Question

The diagram shows the velocity-time graph for two masses $R$ and $S$ that collided head on elastically. Which of the following statements is true?

• A. $R$ and $S$ moved in the same direction after the collision.
• B. The mass of $R$ was greater than mass of $S$
• C. Both options $\left(a\right)$ and $\left(b\right)$ are correct.
• D. Mass of $S$ is greater than mass of $R$.

Answer 1

The correct option is C Both options $\left(a\right)$ and $\left(b\right)$ are correct.

From the velocity ($v$) vs time ($t$) graph, mass $R$ is having initial velocity $u_1=0.8\text{m/s}$ and mass $S$ is having initial velocity $v_1=0\text{m/s}$ just before collision.

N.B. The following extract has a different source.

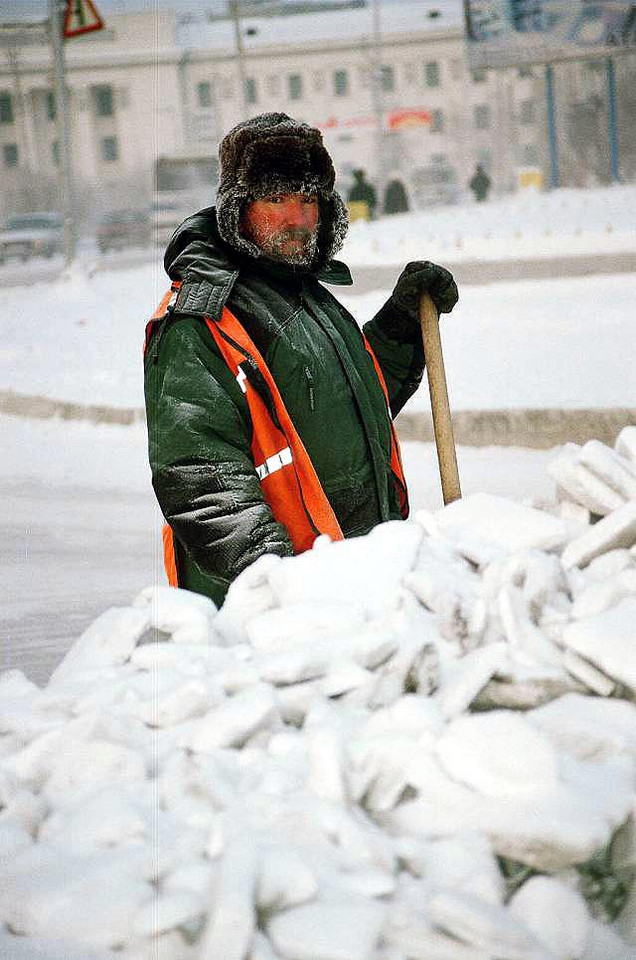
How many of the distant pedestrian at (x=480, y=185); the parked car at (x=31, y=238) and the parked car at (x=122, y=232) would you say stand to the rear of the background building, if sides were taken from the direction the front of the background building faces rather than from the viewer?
0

$\Rightarrow$After the collision velocity of mass $R$ becomes $u_2=0.2\text{m/s}$ and velocity of mass $S$ is $v_2=1\text{m/s}$
$\because$From the graph, the velocity of masses just before and after the collision are positive, hence masses are moving in the same direction before and after the collision.

$\Rightarrow$Applying conservation linear momentum on the system of $R\&S$ since net $F_{\text{ext}}=0$ on system.
$m_R{u}_1+m_S{v}_1=m_R{u}_2+m_S{v}_2$
$\Rightarrow m_R\times 0.8+m_S\times 0=m_R\times 0.2+m_S\times 1$
Or, $0.8m_R-0.2m_R=m_S$
Or, $\frac{m_R}{m_S}=\frac{5}{3}$
$\therefore m_R\ge m_S$
Hence, mass of $R$ is greater than $S$